Depuis 2015, la France a pour objectif de conduire 60 % d’une génération aux diplômes de l’enseignement supérieur, dont 50 % au niveau licence. Dans les faits, 44 % des élèves entrés en 6ème en 1995 sont diplômés de l’enseignement supérieur (et 44.7 % des personnes de 25 à 34 ans en 2014 en France métropolitaine). Nouvelle clé de voûte de la politique scolaire française, l’accès à la licence demeure pourtant peu étudié par la sociologie de l’éducation. Quel est l’impact des origines sociales et du parcours scolaire sur l’obtention d’une licence ?

Méthodologie

L’analyse se base sur les données longitudinales du suivi dans le supérieur des élèves entrés en 6ème en 1995 (Ministère de l’éducation nationale, DEPP et Insee). On considère les trajectoires des bacheliers à trois moments clés de leur parcours étudiant : à leur entrée à l’université, lors de leurs premières années d’études et enfin à l’obtention de la licence. Un ensemble de modélisations logistiques et une analyse des données sont mises en oeuvre pour identifier des parcours en tenant compte de l’origine sociale et migratoire.

Principaux résultats

En moyenne, avec un bac général obtenu sans redoublement mais sans mention (la situation la plus fréquente), 71 % des jeunes inscrits en premier cycle universitaire (hors études de santé), enfants de deux parents cadres ou professions intermédiaires, ou de deux parents employés, ou d’un parent employé et l’autre ouvrier, obtiennent la licence. La proportion est plus faible et l’écart selon l’origine sociale plus prononcé pour les bacheliers « en retard » et encore plus pour les détenteurs d’un bac technique ou professionnel.
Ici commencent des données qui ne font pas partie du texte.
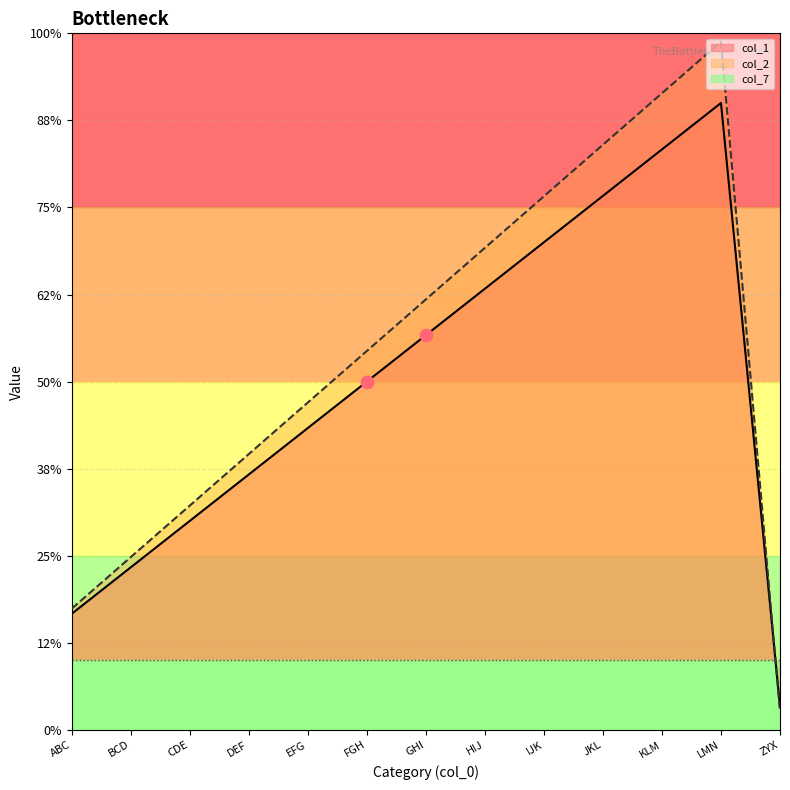

Which series contains the highest Y value?

col_2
Toutes choses égales par ailleurs et une fois contrôlées les origines sociales et migratoires, les chances d’obtenir une licence sont plus de 5 fois plus élevées pour les bacheliers ayant un bac général sans mention et sans retard que pour ceux ayant un bac technologique ou professionnel. Mais surtout, les étudiants dont les résultats aux évaluations de 6ème se situaient dans la moitié inférieure des résultats ont moins souvent obtenu la licence.
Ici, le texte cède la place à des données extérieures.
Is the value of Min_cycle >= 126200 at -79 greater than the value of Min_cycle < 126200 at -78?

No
61 % des inscrits à un premier cycle universitaire (hors études de santé) décrochent une licence. Les filles l’obtiennent plus souvent que les garçons et dans des conditions qui les amènent plus souvent aux diplômes les plus élevés de l’enseignement supérieur : près de la moitié obtiennent par la suite un diplôme au moins équivalent au Master (bac + 5) contre 37 % de l’ensemble des licenciés.
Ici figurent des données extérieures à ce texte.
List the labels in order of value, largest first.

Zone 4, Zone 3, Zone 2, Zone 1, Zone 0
Parmi ceux ayant obtenu la licence, les parcours honorables de bacheliers généraux sont les plus fréquents ; viennent ensuite les parcours des étudiants « de l’entre-deux », ni excellents, ni faibles ; puis les parcours de « rescapés » de l’enseignement technologique et professionnel.

Principaux messages

En France, la licence apparaît aujourd’hui comme un nouveau seuil scolaire qui avantage nettement les bacheliers généraux. Mais elle sépare aussi les bacheliers généraux entre eux, notamment selon leurs parcours au collège et au lycée. Parmi les étudiants d’origine populaire, et notamment issus de l’immigration maghrébine, ce sont les filles qui obtiennent le plus souvent une licence. Mais les différentes manières d’y parvenir montrent aussi les obstacles rencontrés par beaucoup, et en premier lieu les inégalités d’apprentissage dans les scolarités antérieures, dont les conséquences s’observent jusqu’à l’entrée à l’université. L’analyse suggère que l'objectif de démocratisation de l'enseignement supérieur est indissociable de la lutte contre les inégalités scolaires dès l'enseignement primaire.